◆ **Listed entries**:

⟨

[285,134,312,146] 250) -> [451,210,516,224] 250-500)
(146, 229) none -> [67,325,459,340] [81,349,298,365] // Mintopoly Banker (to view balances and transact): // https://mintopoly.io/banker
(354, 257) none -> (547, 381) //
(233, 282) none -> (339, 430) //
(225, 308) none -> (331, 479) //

⟩
⟨

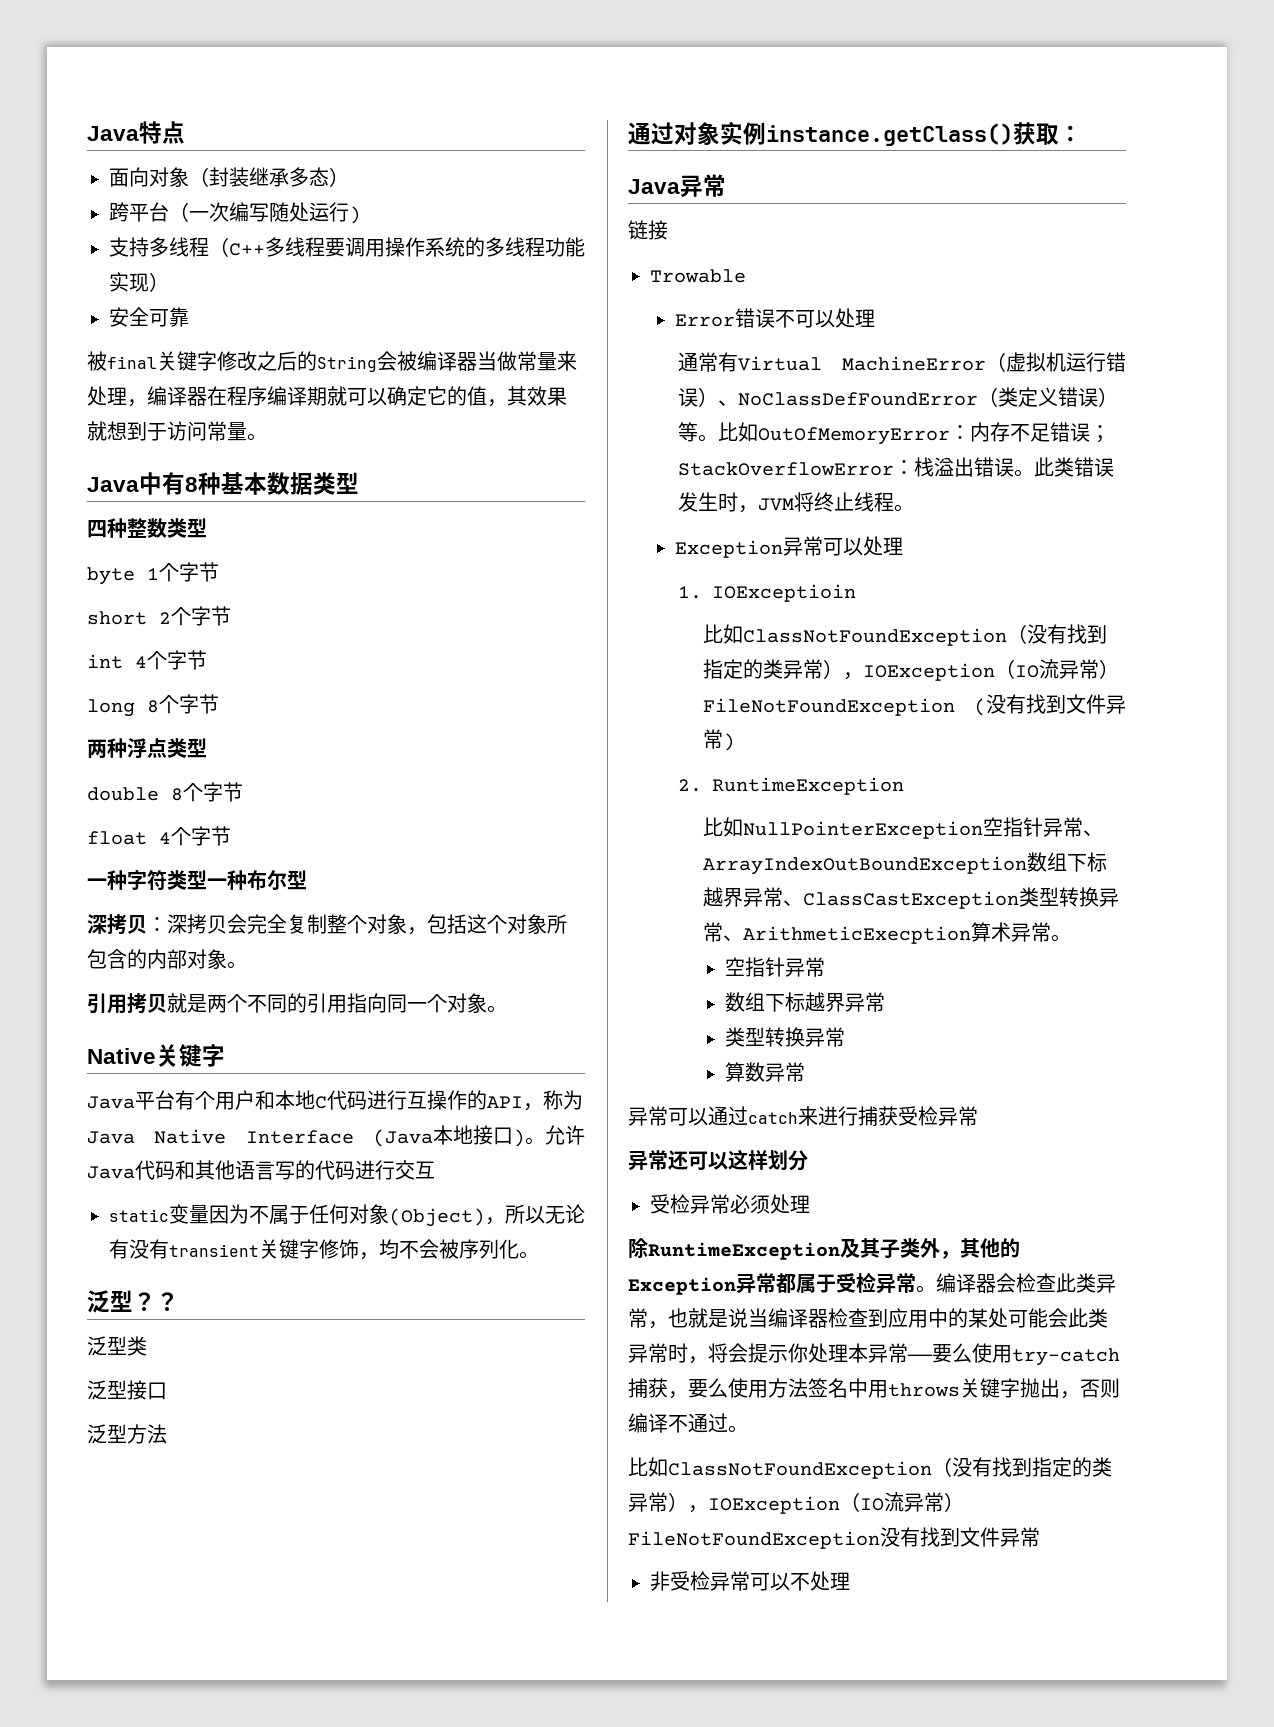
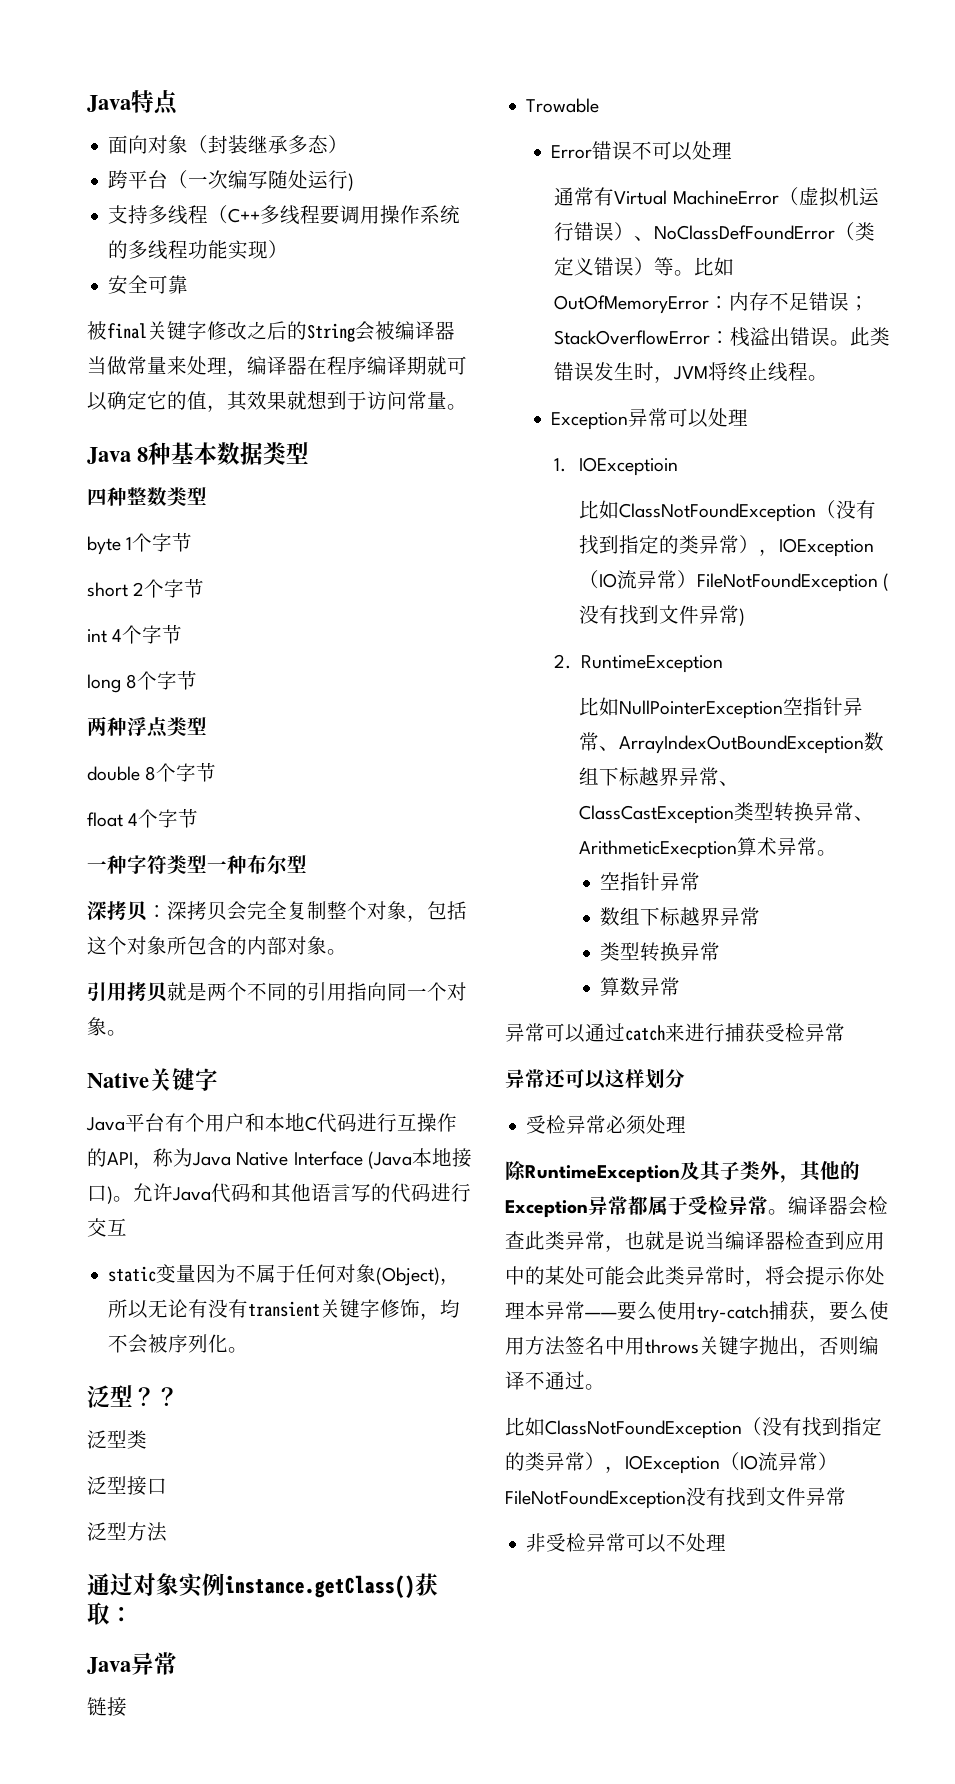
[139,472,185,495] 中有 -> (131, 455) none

⟩
⟨

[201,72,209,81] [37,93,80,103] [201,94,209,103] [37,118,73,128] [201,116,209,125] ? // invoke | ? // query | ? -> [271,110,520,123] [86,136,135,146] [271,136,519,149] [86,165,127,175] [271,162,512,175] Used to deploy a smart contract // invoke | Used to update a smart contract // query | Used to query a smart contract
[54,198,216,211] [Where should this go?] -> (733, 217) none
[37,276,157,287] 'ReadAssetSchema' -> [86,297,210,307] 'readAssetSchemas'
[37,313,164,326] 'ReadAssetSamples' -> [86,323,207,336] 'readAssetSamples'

⟩

◆ **Task statement**:
Restate word for word the entries above from the line with "[54,198,216,211] [Where should" through the line with "[37,313,164,326] 'ReadAssetSamples' ->", inclusive, leaving out everything else.

◆ **Solution for this exercise**:
[54,198,216,211] [Where should this go?] -> (733, 217) none
[37,276,157,287] 'ReadAssetSchema' -> [86,297,210,307] 'readAssetSchemas'
[37,313,164,326] 'ReadAssetSamples' -> [86,323,207,336] 'readAssetSamples'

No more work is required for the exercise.